When Stanford asked Green why he invested in STM, which he has subsequently sold off in phases, part of his response was that he was on the hunt for a European pension provider to invest in but was struggling to find one.

“STM is an interesting one, and if I go right back to the beginning to explain, I felt rules were going to change and that they were going to be more in favour of people moving their pensions to European jurisdictions.

“So, I decided to look for a good provider of European pensions and I struggled. I made lots of phone calls, I remember one particular Friday afternoon where I was phoning just to find a good provider and I couldn’t get anybody to answer the phone, they had all gone home, it was 3pm.

“Eventually I decided STM was the best of a bad bunch and I decided to invest in STM on the basis they would improve their infrastructure and improve their administration for our clients.

“I actually put staff in, so some of my staff went to work for STM to make sure they had a good administration structure, and I also made sure the costs for clients were dramatically reduced,” Green said.

Part of the investment, Green said, was a guarantee that deVere clients would pay “dramatically” less than any other brokers.

“STM reduced their charges [for deVere clients] by some £500 ($692, €563), which was big in the market place,” he said.

Conflict of interest

Green said in the interview that he was open with clients about his investment in STM and denies there was any conflict of interest.

Clients, he said, liked the fact he had made an investment in the provider as it showed he was supporting it.

He said his financial interest in STM was only ever intended to be short term.

“I actually received more complaints once I took the money out, which was several fold. For one, people complained, ‘why have you taken the money out?’ and two, the service has unfortunately gone down since I’ve taken my money out,” he said.

International Adviser reported in January that STM’s chief executive was being investigated by the Money Laundering Unit of the Royal Gibraltar Police on suspicion of failure to disclose. Further, the firm announced the same month it was moving its headquarters from Gibraltar to the UK.

Green agreed with Stanford that having the undercut rates for his clients to invest in STM was a big incentive.

“Let’s remember, three regulators approved the purchase. STM is in Gibraltar, Jersey and Malta.

“Each of those regulators approved the purchase. We declared it to all clients and our clients gained from it. So, conflict of interest?
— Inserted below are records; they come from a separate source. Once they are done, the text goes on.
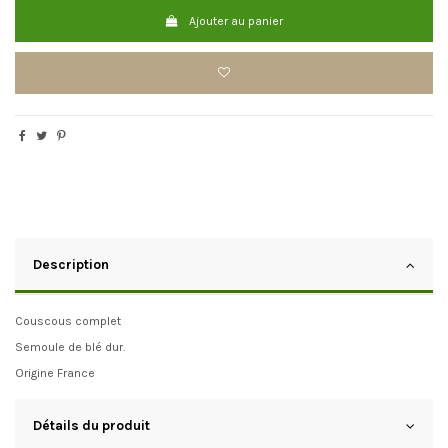
Ajouter au panier
Description
Couscous complet
Semoule de blé dur.
Origine France
Détails du produit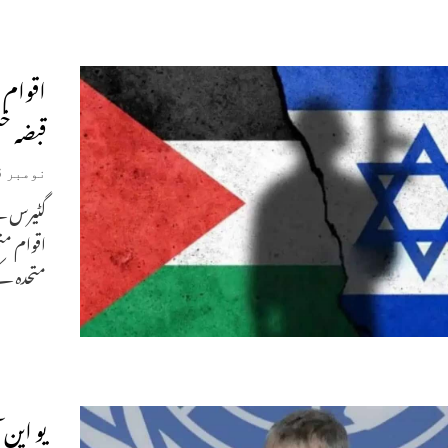
اقوام م
قبضہ خت
نومبر 26, 2025
گٹیرس نے
اقوام مت
متحدہ ک
یو این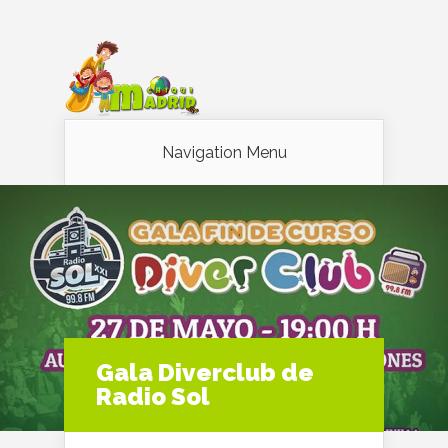
Navigation Menu
Gala Diverclub de
Radio Sol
No, I don’t think that was a conflict of interest,” Green said.

IA contacted STM for comment, but none was received at the time of this article being published.

Hard selling and recruitment

The interview also addresses allegations of deVere using hard-selling tactics.

Green refutes this and said the firm has a culture where the clients’ needs are put first.

“We have always applied various principles, that apply worldwide, that if you would not do it for your mum, your dad, your brother or for your children, then you should not be doing it,” he said.

Stanfield questioned Green on this, pointedly stating: “Be aware, there are a few former employees of deVere who disagree with you about that, they feel they were schooled in a hard sell, quite ruthless organisation where they only thing that mattered was getting the sale.”